**Explore the material:**
**A.** Answer these questions about the inequality solution below:
(i) What range does the hint give for the function sec²x?
(ii) What reason does the solution give for being allowed to divide the inequality by 2^(sec²x)?
(iii) What method does the solution apply inside the square root on the left-hand side?
**B.** Carry the inequality solution below forward from the point where it stops.

**Source passage:**
▬▬▬▬▬▬▬▬▬▬

Solve the following inequality.
${{2}^{\dfrac{1}{{{\cos }^{2}}x}}}\sqrt{{{y}^{2}}-y+\dfrac{1}{2}}\le 1$
Answer
Verified
436.8k+ views
Hint: For solving the given inequality, we need to divide both sides of the inequality by ${{2}^{{{\sec }^{2}}x}}$ to get \[\sqrt{{{y}^{2}}-y+\dfrac{1}{2}}\le \dfrac{1}{{{2}^{{{\sec }^{2}}x}}}\]. Then, we need to obtain the range of each side of the inequality. The range of the LHS can be obtained by using the completing the square method, and that of RHS can be obtained by using the range for the function \[{{\sec }^{2}}x\] which is \[\left[ 1,\infty \right)\]. From these ranges, we can determine the values common to both the ranges which can be solved for both the sides to obtain the required values of $x$ and $y$.
Complete step by step solution:
The inequality given in the above question is
${{2}^{\dfrac{1}{{{\cos }^{2}}x}}}\sqrt{{{y}^{2}}-y+\dfrac{1}{2}}\le 1$
Now, we know that
\[\begin{align}
& \Rightarrow \sec x=\dfrac{1}{\cos x} \\
& \Rightarrow {{\sec }^{2}}x=\dfrac{1}{{{\cos }^{2}}x} \\
\end{align}\]
Putting this in the above inequality, we get
$\Rightarrow {{2}^{{{\sec }^{2}}x}}\sqrt{{{y}^{2}}-y+\dfrac{1}{2}}\le 1$
Now, we know that the exponential function is always positive. So we have ${{2}^{{{\sec }^{2}}x}}>0$. So we can divide the above inequality by ${{2}^{{{\sec }^{2}}x}}$ to get
\[\Rightarrow \sqrt{{{y}^{2}}-y+\dfrac{1}{2}}\le \dfrac{1}{{{2}^{{{\sec }^{2}}x}}}.......(i)\]
Let us simplify the LHS of the above inequality, which is given by
$\Rightarrow LHS=\sqrt{{{y}^{2}}-y+\dfrac{1}{2}}$
We apply the completing the square method inside the square root to get
\[\begin{align}
& \Rightarrow LHS=\sqrt{{{y}^{2}}-2y\left( \dfrac{1}{2} \right)+{{\left( \dfrac{1}{2} \right)}^{2}}-{{\left( \dfrac{1}{2} \right)}^{2}}+\dfrac{1}{2}} \\
& \Rightarrow LHS=\sqrt{{{y}^{2}}-2y\left( \dfrac{1}{2} \right)+{{\left( \dfrac{1}{2} \right)}^{2}}+\dfrac{1}{2}-\dfrac{1}{4}} \\
& \Rightarrow LHS=\sqrt{{{y}^{2}}-2y\left( \dfrac{1}{2} \right)+{{\left( \dfrac{1}{2} \right)}^{2}}+\dfrac{1}{2}-\dfrac{1}{4}} \\
& \Rightarrow LHS=\sqrt{{{y}^{2}}-2y\left( \dfrac{1}{2} \right)+{{\left( \dfrac{1}{2} \right)}^{2}}+\dfrac{1}{4}}........(ii) \\
\end{align}\]
Now, we know that ${{a}^{2}}-2ab+{{b}^{2}}={{\left( a-b \right)}^{2}}$.

▬▬▬▬▬▬▬▬▬▬

**Provided material:**
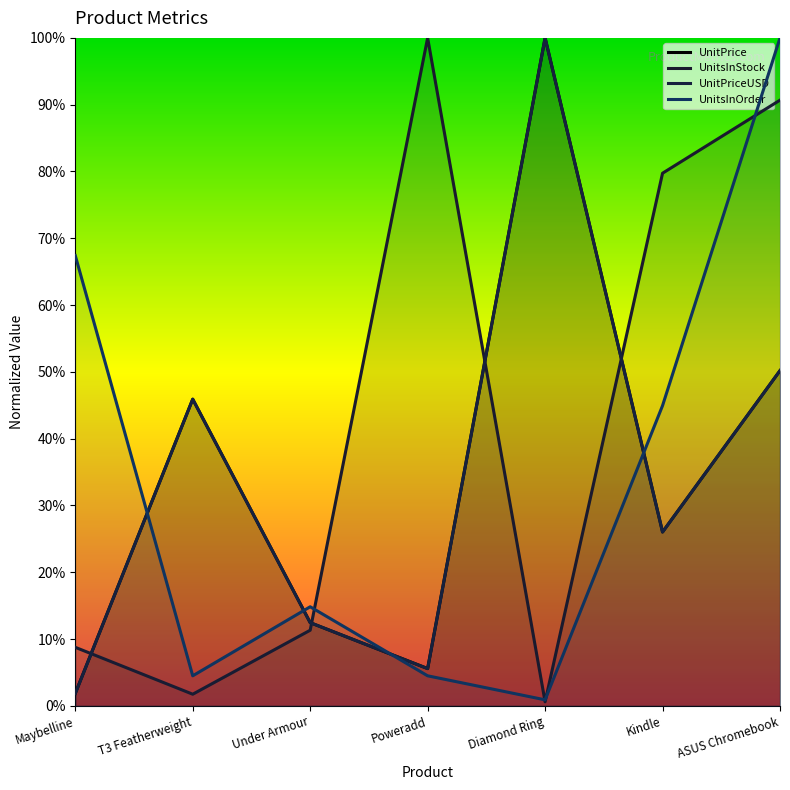

Where is UnitPrice nearest to the value 0?

Maybelline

▬▬▬▬▬▬▬▬▬▬

**Task results:**
**A.**
(i) [1, ∞)
(ii) The exponential function is always positive, so 2^(sec²x) > 0.
(iii) The completing the square method.

**B.**
Putting $a=y$ and $b=\dfrac{1}{2}$, we get
$\Rightarrow {{a}^{2}}-2y\left( \dfrac{1}{2} \right)+{{\left( \dfrac{1}{2} \right)}^{2}}={{\left( y-\dfrac{1}{2} \right)}^{2}}$
Substituting this in (iii) we get
\[\Rightarrow LHS=\sqrt{{{\left( y-\dfrac{1}{2} \right)}^{2}}+\dfrac{1}{4}}\]
Now, we know that the range of the square function is $\left[ 0,\infty \right)$. So the range of the function ${{\left( y-\dfrac{1}{2} \right)}^{2}}$ will also be $\left[ 0,\infty \right)$. This means that the range of the function ${{\left( y-\dfrac{1}{2} \right)}^{2}}+\dfrac{1}{4}$ is $\left[ 0+\dfrac{1}{4},\infty \right)=\left[ \dfrac{1}{4},\infty \right)$. This in turn gives us the range of the function \[\sqrt{{{\left( y-\dfrac{1}{2} \right)}^{2}}+\dfrac{1}{4}}\] as $\left[ \sqrt{\dfrac{1}{4}},\infty \right)=\left[ \dfrac{1}{2},\infty \right)$.
This means that
$LHS\ge \dfrac{1}{2}........(iii)$
Now, we simplify the RHS of the inequality (i) which is
\[\Rightarrow RHS=\dfrac{1}{{{2}^{{{\sec }^{2}}x}}}\]
We know that the range of the function \[{{\sec }^{2}}x\] is \[\left[ 1,\infty \right)\]. So the range of the function \[{{2}^{{{\sec }^{2}}x}}\] is \[\left[ {{2}^{1}},\infty \right)=\left[ 2,\infty \right)\]. This means that the range of the function \[\dfrac{1}{{{2}^{{{\sec }^{2}}x}}}\] becomes \[\left( 0,\dfrac{1}{2} \right]\].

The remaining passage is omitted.